Liver diseases linked to
hepatitis B-hepatitis D virus co- or
superinfections are more severe than those during hepatitis B virus (HBV) monoinfection. The diagnosis of hepatitis D virus (HDV)
infection therefore remains crucial in monitoring patients but is often overlooked. To integrate HDV markers into high-throughput viral
hepatitis diagnostics, we studied the binding of anti-HDV
antibodies (Abs) using surface plasmon resonance imaging (SPRi). We focused on the ubiquitous HDV genotype 1 (HDV1) and the more uncommon African-HDV6 and HDV8 genotypes to define an array with
recombinant proteins or
peptides. Full-length and truncated small
hepatitis D antigen (S-
HDAg)
recombinant proteins of HDV genotype 1 (HDV1) and 11 HDV
peptides of HDV1, 6, and 8, representing various portions of the
delta antigen were grafted onto biochips, allowing SPRi measurements to be made. Sixteen to 17 serum samples from patients infected with different HDV genotypes were injected onto
protein and
peptide chips. In all, Abs against HDV
proteins and/or
peptides were detected in 16 out of 17 infected patients (94.12%), although the amplitude of the SPR signal varied.

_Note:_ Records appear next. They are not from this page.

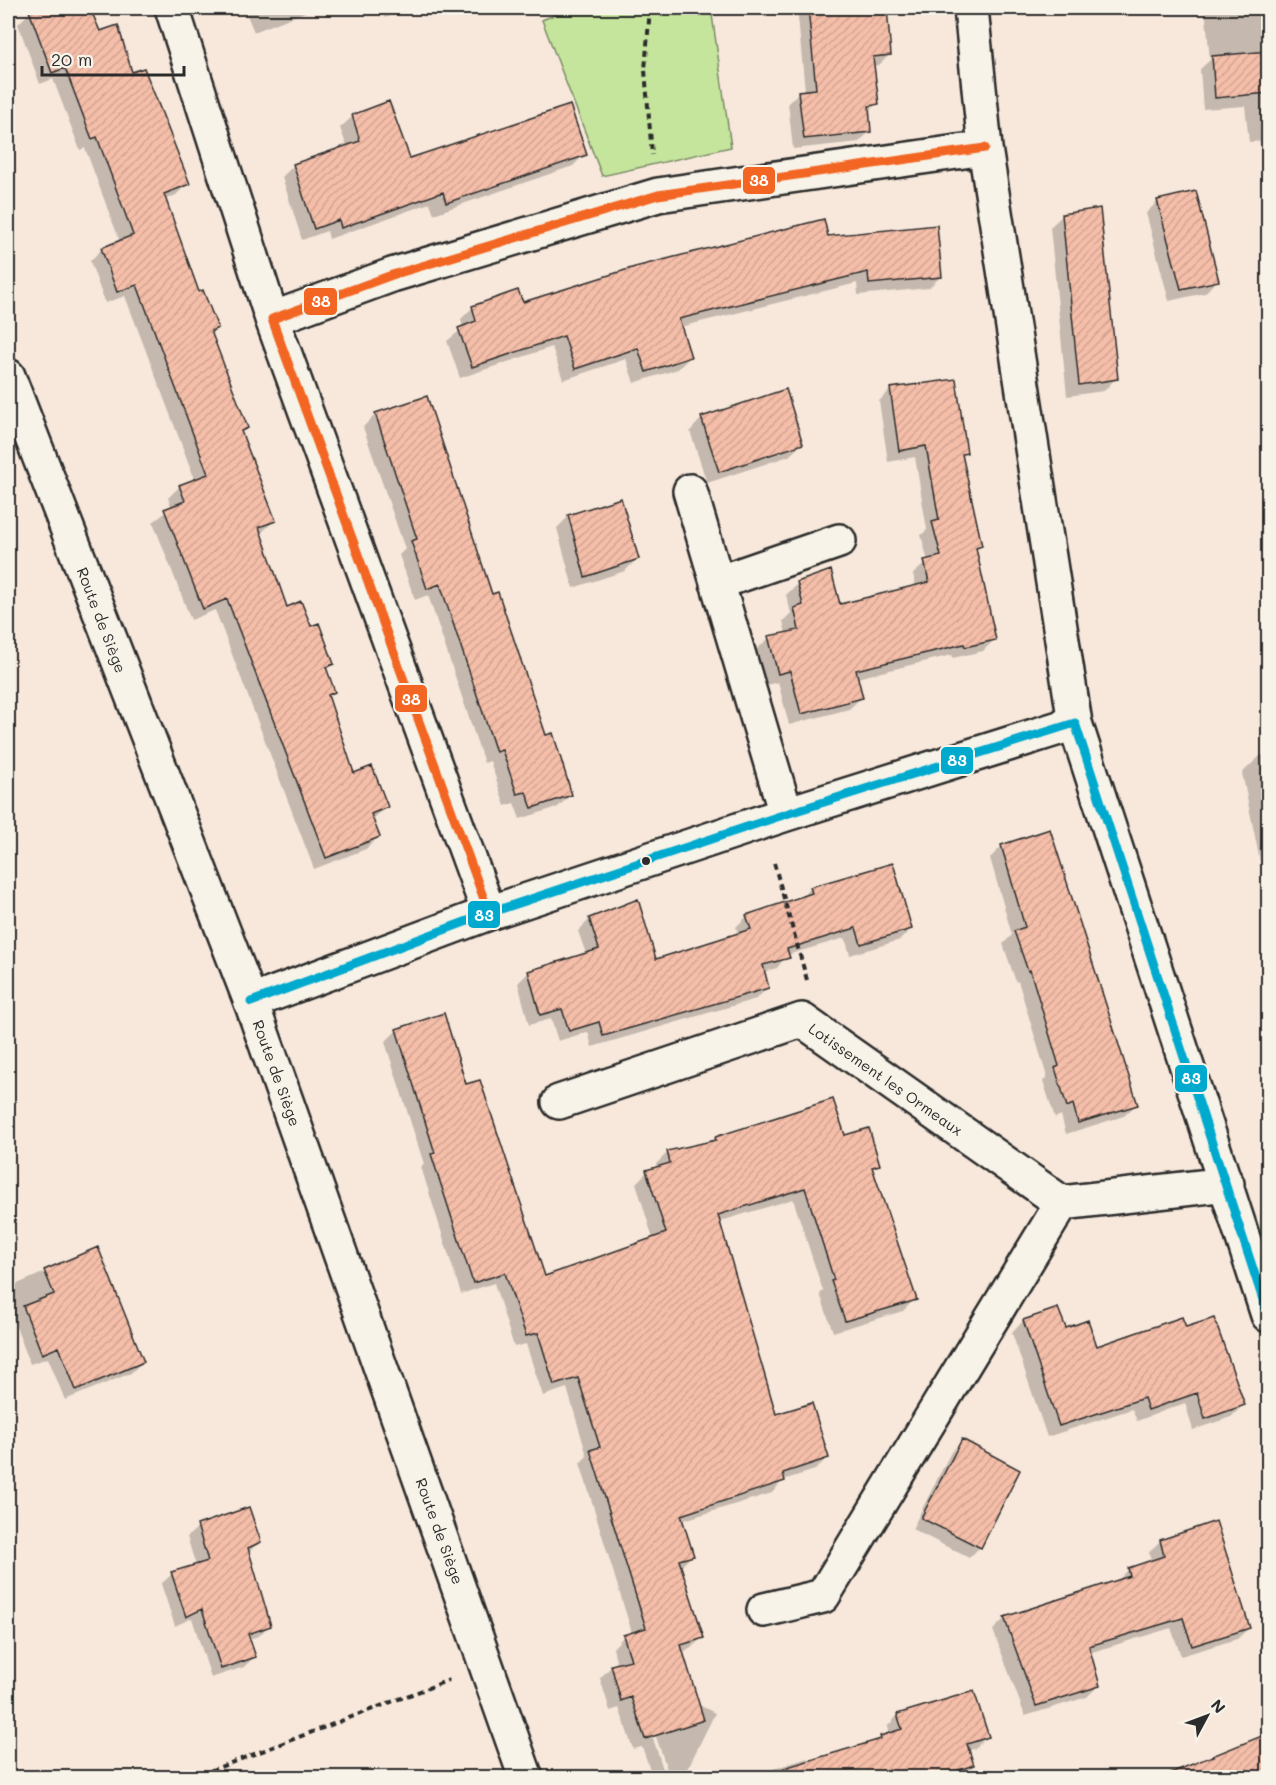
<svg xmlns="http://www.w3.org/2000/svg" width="1276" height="1785" viewBox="0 0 1276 1785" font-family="Mali,sans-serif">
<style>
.grass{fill:#c5e59d;stroke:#788864;stroke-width:1.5}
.shadow{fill:#0003}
.building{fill:url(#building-hatch);stroke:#2b2b2b;stroke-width:1.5}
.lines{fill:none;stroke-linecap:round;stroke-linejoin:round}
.minor-casing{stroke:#2b2b2b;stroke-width:38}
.tertiary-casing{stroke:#2b2b2b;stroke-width:38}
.path{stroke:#2b2b2b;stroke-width:4;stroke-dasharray:6 4.5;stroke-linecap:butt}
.minor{stroke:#f7f3e8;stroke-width:33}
.tertiary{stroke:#f7f3e8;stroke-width:33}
.bus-1-casing{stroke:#f7f3e8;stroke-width:14}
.bus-2-casing{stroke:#f7f3e8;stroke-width:14}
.bus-1{stroke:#f26522;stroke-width:9}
.bus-2{stroke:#00a9ce;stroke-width:9}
.bus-dot{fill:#2b2b2b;stroke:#f7f3e8;stroke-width:2}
.labels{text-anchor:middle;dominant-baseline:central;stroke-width:6;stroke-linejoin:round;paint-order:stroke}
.street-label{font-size:15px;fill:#2b2b2b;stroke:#f7f3e8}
.line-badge{stroke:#f7f3e8;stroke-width:2}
.badge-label{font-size:16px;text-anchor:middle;font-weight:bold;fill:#fff}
</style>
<defs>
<pattern id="building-hatch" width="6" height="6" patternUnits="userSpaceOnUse" patternTransform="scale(1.5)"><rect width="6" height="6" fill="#f5bea9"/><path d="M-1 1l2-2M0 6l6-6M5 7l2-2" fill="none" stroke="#d2a392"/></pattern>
</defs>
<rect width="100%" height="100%" fill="#f7e8db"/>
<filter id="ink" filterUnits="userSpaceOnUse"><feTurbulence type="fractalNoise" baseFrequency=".0167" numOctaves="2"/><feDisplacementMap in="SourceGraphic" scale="12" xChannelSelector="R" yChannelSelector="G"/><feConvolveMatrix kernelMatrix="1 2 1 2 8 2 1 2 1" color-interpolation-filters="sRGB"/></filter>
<g filter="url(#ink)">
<path class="grass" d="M571 8H711L731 147 602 176 542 20Z"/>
<path class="shadow" d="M41 8H89L99 33 131 74 188 183 176 195 164 200 198 294 217 328 211 334 246 428 241 433 274 521 260 534 286 609 310 627 333 663 326 671 333 692 327 698 353 775 386 807 372 820 378 837 366 849 314 869 215 610 191 620 153 522 172 508 168 498 180 486 195 480 125 296 105 303 90 261 102 249 120 242 85 148 80 150 53 79 40 84 18 24 30 12Z
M244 8H315L254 32Z
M381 8H411L385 18Z
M797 8H886L890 54 879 65 873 66 877 103 868 112 870 131 859 142 793 149 788 103 799 92 805 91Z
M1205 8H1268V141L1249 142 1245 106 1203 109 1200 69 1210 60Z
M353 116 409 160 585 154 573 166 434 214 430 203 329 239 327 231 302 240 282 177 294 165 347 147 340 128Z
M1158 201 1217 280 1205 293 1169 301 1146 213Z
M1063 215 1116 378 1104 391 1067 396 1050 227Z
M827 238 941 276 929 288 858 295 857 283 680 327 690 357 678 369 634 383 626 359 563 380 552 347 460 378 447 341 463 328 461 319 473 307 522 304Z
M891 389 966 453 961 457 981 546 975 551 995 639 983 651 953 658 952 655 857 678 861 698 849 709 789 725 778 682 767 685 757 649 769 638 786 634 783 621 791 613 786 595 798 583 839 606 916 587 913 574 928 561 921 535 927 530 915 457 888 462 879 401Z
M376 414 491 596 545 737 571 795 558 807 520 819 514 803 505 806 490 761 484 763 428 595 415 600 399 555 405 549 363 427Z
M702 418 802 444 789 456 707 483 690 431Z
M569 516 637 559 625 571 573 588 557 528Z
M1268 754V859L1260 861 1242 773 1260 756Z
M1002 846 1137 1104 1124 1116 1066 1134 1061 1115 1055 1118 1043 1081 1047 1077 1018 981 1016 982 1003 944 1012 935 990 858Z
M811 888 911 929 900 940 850 955 845 938 787 955 777 968 763 972 768 988 756 999 592 1047 588 1032 558 1041 551 1019 529 1025 518 983 529 972 586 954 578 931 590 919 655 961 738 934 736 927 747 916 800 899Z
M397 1030 465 1086 544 1277 653 1239 636 1183 647 1172 657 1169 656 1164 667 1153 712 1142 716 1139 844 1137 878 1164 871 1171 915 1299 903 1311 833 1332 820 1294 823 1291 793 1199 718 1222 775 1415 827 1458 815 1470 783 1480 772 1493 681 1521 692 1555 680 1568 702 1638 690 1649 682 1652 697 1704 715 1713 683 1778H670L653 1728 650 1729 666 1778H653L642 1747 633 1749 619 1708 610 1711 600 1678 611 1667 617 1665 613 1648 624 1636 632 1633 580 1463 587 1456 567 1388 543 1396 526 1344 514 1347 494 1283 461 1294 421 1167 424 1164 385 1042Z
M98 1249 142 1362 131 1373 65 1400 48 1358 30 1364 8 1305V1292L15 1285Z
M1023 1321 1065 1330 1096 1348 1185 1329 1243 1405 1231 1417 1193 1430 1185 1403 1137 1421 1132 1409 1047 1437 1012 1333Z
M962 1441 1018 1471 980 1547 969 1558 912 1529 951 1452Z
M198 1527 259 1542 249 1552 269 1625 259 1636 249 1639 254 1657 244 1667 211 1678 192 1618 175 1626 161 1584 172 1574 196 1566 187 1537Z
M1160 1541 1249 1628 1237 1639 1181 1656 1171 1628 1089 1653 1099 1685 1087 1697 1025 1716 993 1630 1005 1618 1117 1581 1129 1569 1151 1561 1149 1552Z
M898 1715 987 1736 976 1748 968 1751 973 1765 958 1778H744L808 1758 810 1762 877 1741 889 1735 887 1727Z"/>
<path class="building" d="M28 8H90L100 31 118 25 132 72 144 68 190 184 164 194 199 292 203 290 218 328 211 331 248 428 241 431 276 521 259 527 287 607 301 601 311 626 319 623 334 664 326 667 335 692 328 695 354 773 372 766 388 807 371 814 380 837 326 858 227 599 203 609 164 509 185 501 179 485 208 474 137 285 117 292 101 248 133 235 97 137 92 139 65 68 52 73Z
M808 8H887L891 55 873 57 879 104 869 106 871 132 804 139 798 91 816 89Z
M1269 51V93L1215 98 1212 56Z
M389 101 410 158 570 105 587 155 446 203 443 192 341 228 339 220 314 229 293 164 360 141 352 115Z
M1196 191 1219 281 1181 289 1157 200Z
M1100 208 1118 379 1079 385 1062 214Z
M824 219 828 236 937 225 942 277 869 284 868 272 679 319 691 357 646 372 638 348 575 369 564 336 472 367 458 328 476 321 472 306 518 290 523 302 635 267Z
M956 379 967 453 962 454 982 546 976 548 996 640 965 647 964 644 856 670 863 698 801 714 790 671 778 674 768 636 799 630 794 608 803 605 797 582 831 570 840 604 929 582 924 560 941 556 932 522 939 520 926 446 899 451 890 388Z
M786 389 803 444 719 472 701 417Z
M427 396 492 594 498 592 546 735 553 733 572 795 532 808 526 792 517 794 502 750 496 752 440 584 427 589 411 541 417 539 375 413Z
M621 498 639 559 585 577 568 515Z
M1050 829 1138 1105 1078 1123 1073 1104 1067 1107 1055 1068 1059 1066 1030 970 1028 971 1014 931 1025 927 1001 845Z
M893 863 912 929 861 944 856 928 787 949 790 958 763 965 769 988 603 1036 599 1022 569 1031 562 1009 540 1015 528 971 599 949 589 918 638 899 656 959 751 929 746 915 812 893 810 887Z
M444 1013 466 1084 480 1080 545 1276 666 1233 646 1170 670 1163 667 1151 716 1140 715 1137 833 1099 845 1135 869 1128 880 1165 872 1167 917 1300 845 1321 831 1281 834 1280 805 1188 718 1215 776 1414 812 1403 829 1458 783 1473 785 1481 681 1515 694 1556 679 1560 704 1638 681 1645 704 1720 645 1739 631 1697 621 1701 611 1665 631 1660 623 1635 646 1628 590 1450 600 1447 578 1378 554 1385 538 1333 526 1336 505 1273 473 1283 431 1154 435 1153 396 1029Z
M98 1247 144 1362 76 1390 59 1347 42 1354 23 1306 54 1294 44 1270Z
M1058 1308 1066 1328 1088 1320 1097 1346 1182 1317 1186 1327 1214 1318 1245 1405 1205 1419 1197 1393 1148 1410 1144 1398 1059 1426 1023 1320Z
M962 1439 1020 1470 981 1548 921 1518Z
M249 1507 261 1542 248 1548 271 1626 248 1634 256 1657 221 1669 202 1609 186 1617 171 1572 208 1561 197 1525Z
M1216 1521 1250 1628 1192 1646 1183 1618 1089 1646 1100 1686 1036 1706 1004 1617 1130 1576 1128 1568 1164 1556 1160 1540Z
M974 1691 989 1737 967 1744 974 1765 934 1778H785L784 1768 881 1739 880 1736 902 1729 897 1714Z
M1269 1733V1778H1163V1776Z"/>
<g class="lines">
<defs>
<path id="minor" d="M172 8 272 319
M971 8 985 148 1075 723
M690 491 786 814
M717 583 839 541
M489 913 272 319 392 275 658 195 985 148
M251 1002 489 913 786 814 1075 723 1268 1315
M559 1102 802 1020 1062 1203
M764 1610 823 1596 1062 1203 1227 1184"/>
<path id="tertiary" d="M8 376 251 1002 526 1778"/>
</defs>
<use href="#minor" class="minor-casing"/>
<use href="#tertiary" class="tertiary-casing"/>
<path class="path" d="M650 8 645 70 652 155
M774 863 807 980
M191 1778 449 1680"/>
<use href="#minor" class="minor"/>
<use href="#tertiary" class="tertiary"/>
<defs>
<path id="bus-1" d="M489 913 272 319 392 275 658 195 985 148"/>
<path id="bus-2" d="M251 1002 489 913 786 814 1075 723 1268 1315"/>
</defs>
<use href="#bus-1" class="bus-1-casing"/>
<use href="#bus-2" class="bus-2-casing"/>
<use href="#bus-1" class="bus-1"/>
<use href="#bus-2" class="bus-2"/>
</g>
</g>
<circle class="bus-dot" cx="646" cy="861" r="5"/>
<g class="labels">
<g class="street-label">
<text transform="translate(102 620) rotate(69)">Route de Siège</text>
<text transform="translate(277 1073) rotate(70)">Route de Siège</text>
<text transform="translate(886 1079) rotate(35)">Lotissement les Ormeaux</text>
<text transform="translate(440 1531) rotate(70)">Route de Siège</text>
</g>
</g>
<g class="line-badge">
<rect x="742" y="166" width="34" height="29" rx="6" fill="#f26522"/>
<rect x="303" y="287" width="35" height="29" rx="6" fill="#f26522"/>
<rect x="394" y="684" width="34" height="29" rx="6" fill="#f26522"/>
<rect x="940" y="746" width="34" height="29" rx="6" fill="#00a9ce"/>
<rect x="467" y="900" width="34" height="29" rx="6" fill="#00a9ce"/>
<rect x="1174" y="1064" width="34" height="29" rx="6" fill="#00a9ce"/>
</g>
<g class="badge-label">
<text x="759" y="186">38</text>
<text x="321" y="307">38</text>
<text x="411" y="705">38</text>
<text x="957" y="766">83</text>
<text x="484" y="921">83</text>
<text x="1191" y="1084">83</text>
</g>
<rect width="1276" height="1785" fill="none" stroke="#f7f3e8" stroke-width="30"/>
<rect x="15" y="15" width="1246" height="1755" fill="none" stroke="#2b2b2b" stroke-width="2" filter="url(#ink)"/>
<g transform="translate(1207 1716) rotate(49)" stroke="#f7f3e8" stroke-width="4.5" paint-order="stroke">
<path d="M0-4.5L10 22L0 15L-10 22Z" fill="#2b2b2b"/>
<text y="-9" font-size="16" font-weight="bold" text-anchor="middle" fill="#2b2b2b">N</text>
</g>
<path d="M42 66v9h142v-9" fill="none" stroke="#2b2b2b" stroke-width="3"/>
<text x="51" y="66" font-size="18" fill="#2b2b2b" stroke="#f7f3e8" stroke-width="4.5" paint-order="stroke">20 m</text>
</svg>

The amino-terminal part of the
protein was poorly immunogenic, while
epitope 65-80, exposed on the viral
ribonucleoprotein, may be immunodominant, as 9 patient samples led to a specific SPR signal on
peptide 65 type 1 (65#1), independently of the infecting genotype. In this pilot study, we confirmed that HDV
infection screening based on the reactivity of patient Abs against carefully chosen HDV
peptides and/or
proteins can be included in a syndrome-based viral
hepatitis diagnostic assay. The preliminary results indicated that SPRi studying direct physical
HDAg-anti-HDV Ab interactions was more convenient using linear
peptide epitopes than full-length S-
HDAg proteins, due to the regeneration process, and may represent an innovative approach for a
hepatitis syndrome-viral etiology-exploring array.